ENTRIES SHOWN:
#####
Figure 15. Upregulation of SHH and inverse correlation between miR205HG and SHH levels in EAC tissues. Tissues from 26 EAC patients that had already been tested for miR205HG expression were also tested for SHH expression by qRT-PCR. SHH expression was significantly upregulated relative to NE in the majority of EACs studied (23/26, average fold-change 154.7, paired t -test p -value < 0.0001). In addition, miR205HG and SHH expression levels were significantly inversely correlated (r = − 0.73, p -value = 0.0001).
#####
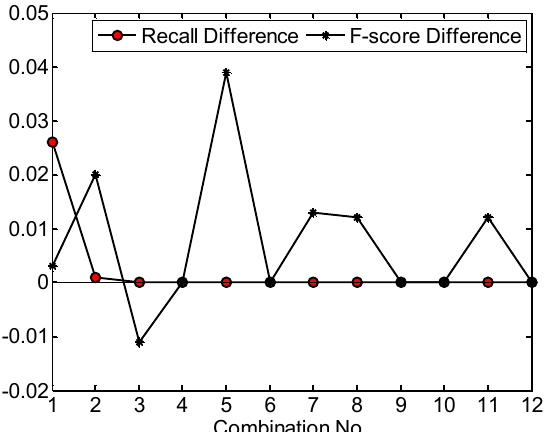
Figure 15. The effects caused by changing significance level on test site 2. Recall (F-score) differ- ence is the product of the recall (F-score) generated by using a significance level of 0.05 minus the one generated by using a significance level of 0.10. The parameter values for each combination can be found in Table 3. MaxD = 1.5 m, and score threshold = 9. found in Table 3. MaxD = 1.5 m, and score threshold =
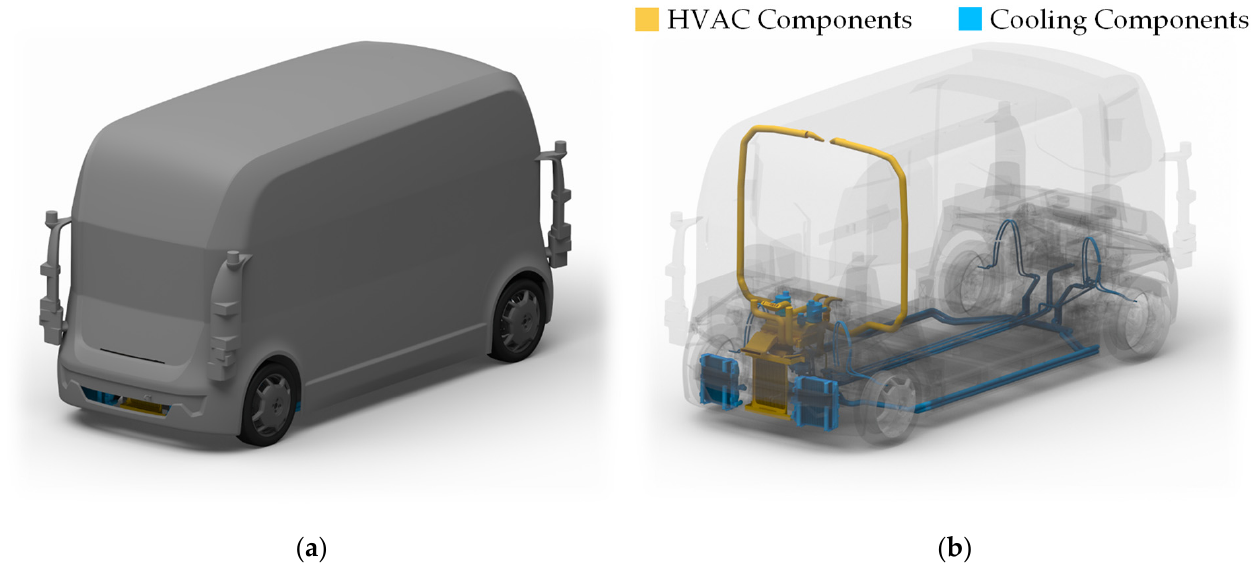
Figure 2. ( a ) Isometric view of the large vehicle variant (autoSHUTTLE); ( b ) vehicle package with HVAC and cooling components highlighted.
#####
WHAT YOU ARE ASKED TO DO:
Look above for the line with "Figure 15. The"; quote it and every line after it, stopping after the line with "Figure 2. ( a", exactly, with nothing added and without pictures.

OUTPUT OF THE EXERCISE:
Figure 15. The effects caused by changing significance level on test site 2. Recall (F-score) differ- ence is the product of the recall (F-score) generated by using a significance level of 0.05 minus the one generated by using a significance level of 0.10. The parameter values for each combination can be found in Table 3. MaxD = 1.5 m, and score threshold = 9. found in Table 3. MaxD = 1.5 m, and score threshold =
Figure 2. ( a ) Isometric view of the large vehicle variant (autoSHUTTLE); ( b ) vehicle package with HVAC and cooling components highlighted.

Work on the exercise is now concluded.